Assignment: Only the lines of the data below from the one with "arc: (191, 1345)" through the one with "line: (109, 1509)" are wanted. Repeat them exactly.

Dataset extract:
_ _ _
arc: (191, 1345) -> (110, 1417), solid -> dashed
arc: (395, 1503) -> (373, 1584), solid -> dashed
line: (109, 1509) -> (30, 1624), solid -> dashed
_ _ _
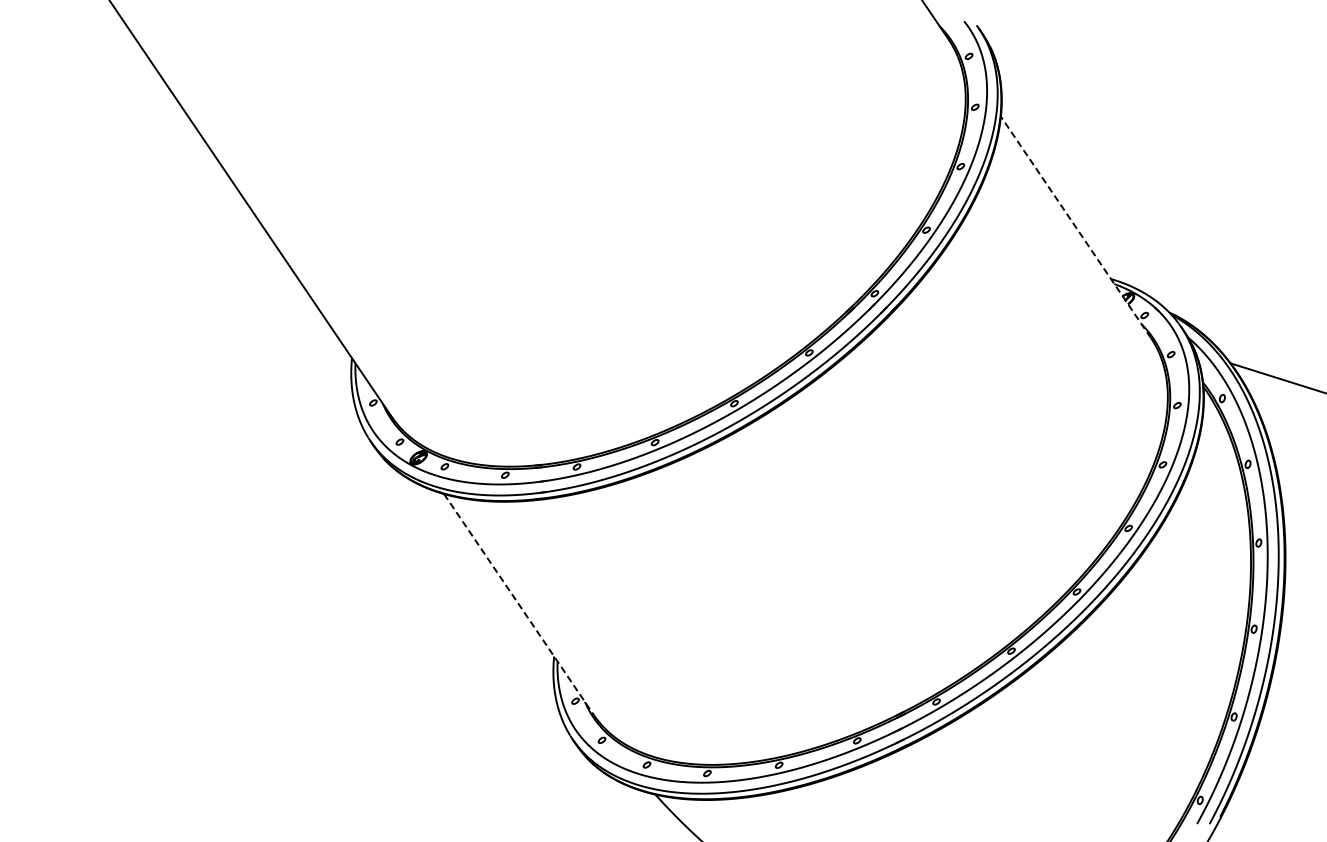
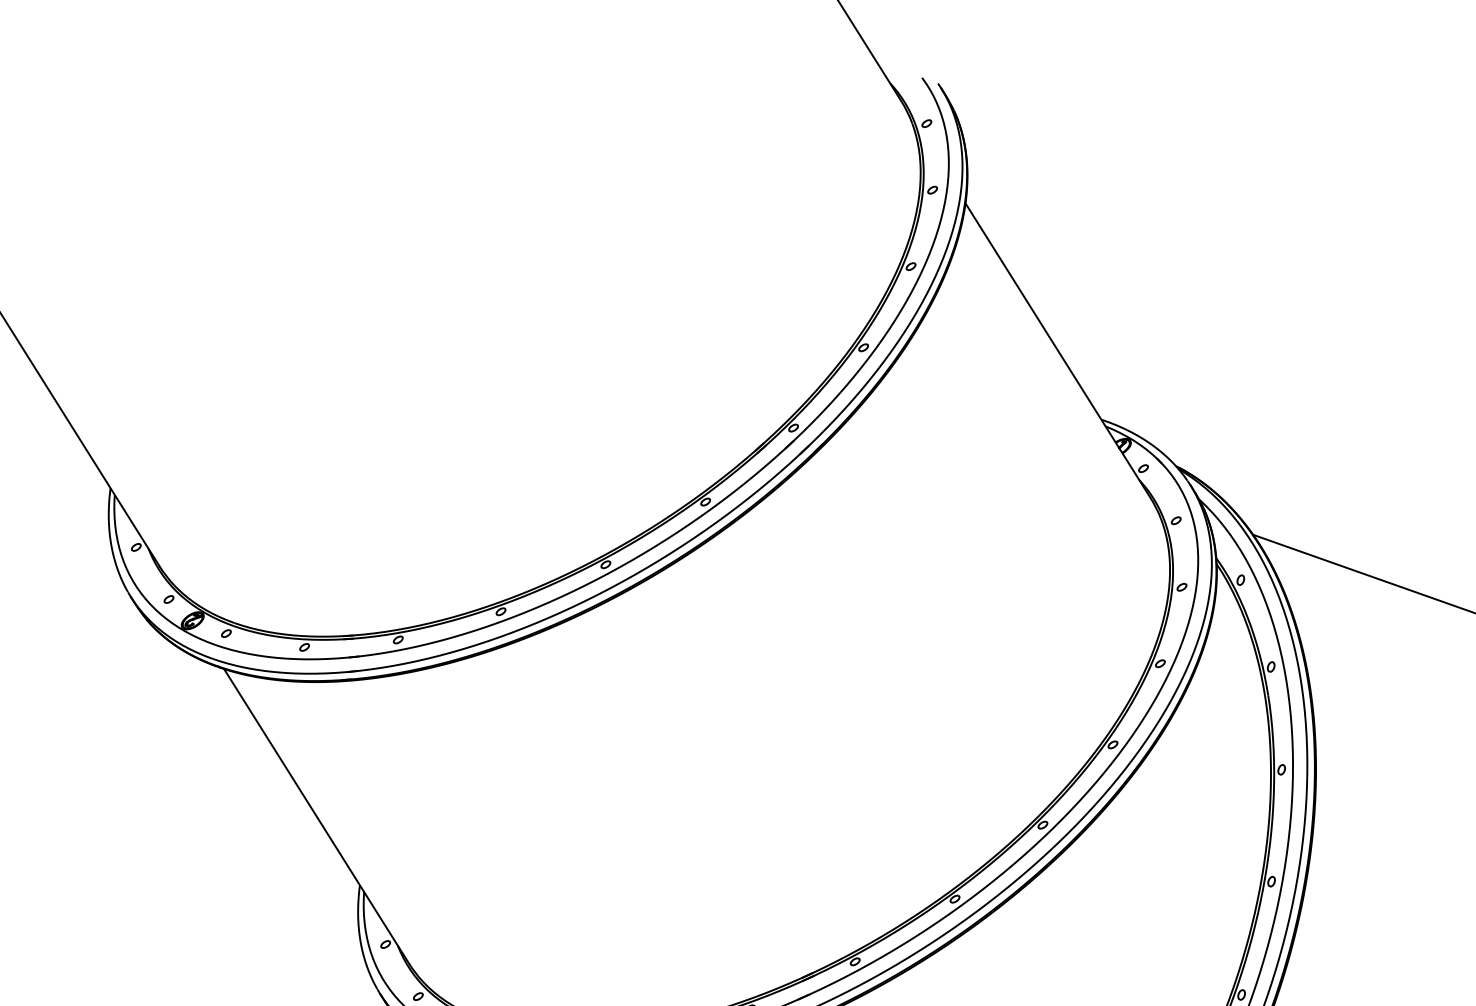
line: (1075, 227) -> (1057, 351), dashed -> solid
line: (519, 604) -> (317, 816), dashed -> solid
_ _ _
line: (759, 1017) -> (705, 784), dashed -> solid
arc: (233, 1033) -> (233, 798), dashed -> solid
_ _ _
Answer:
arc: (191, 1345) -> (110, 1417), solid -> dashed
arc: (395, 1503) -> (373, 1584), solid -> dashed
line: (109, 1509) -> (30, 1624), solid -> dashed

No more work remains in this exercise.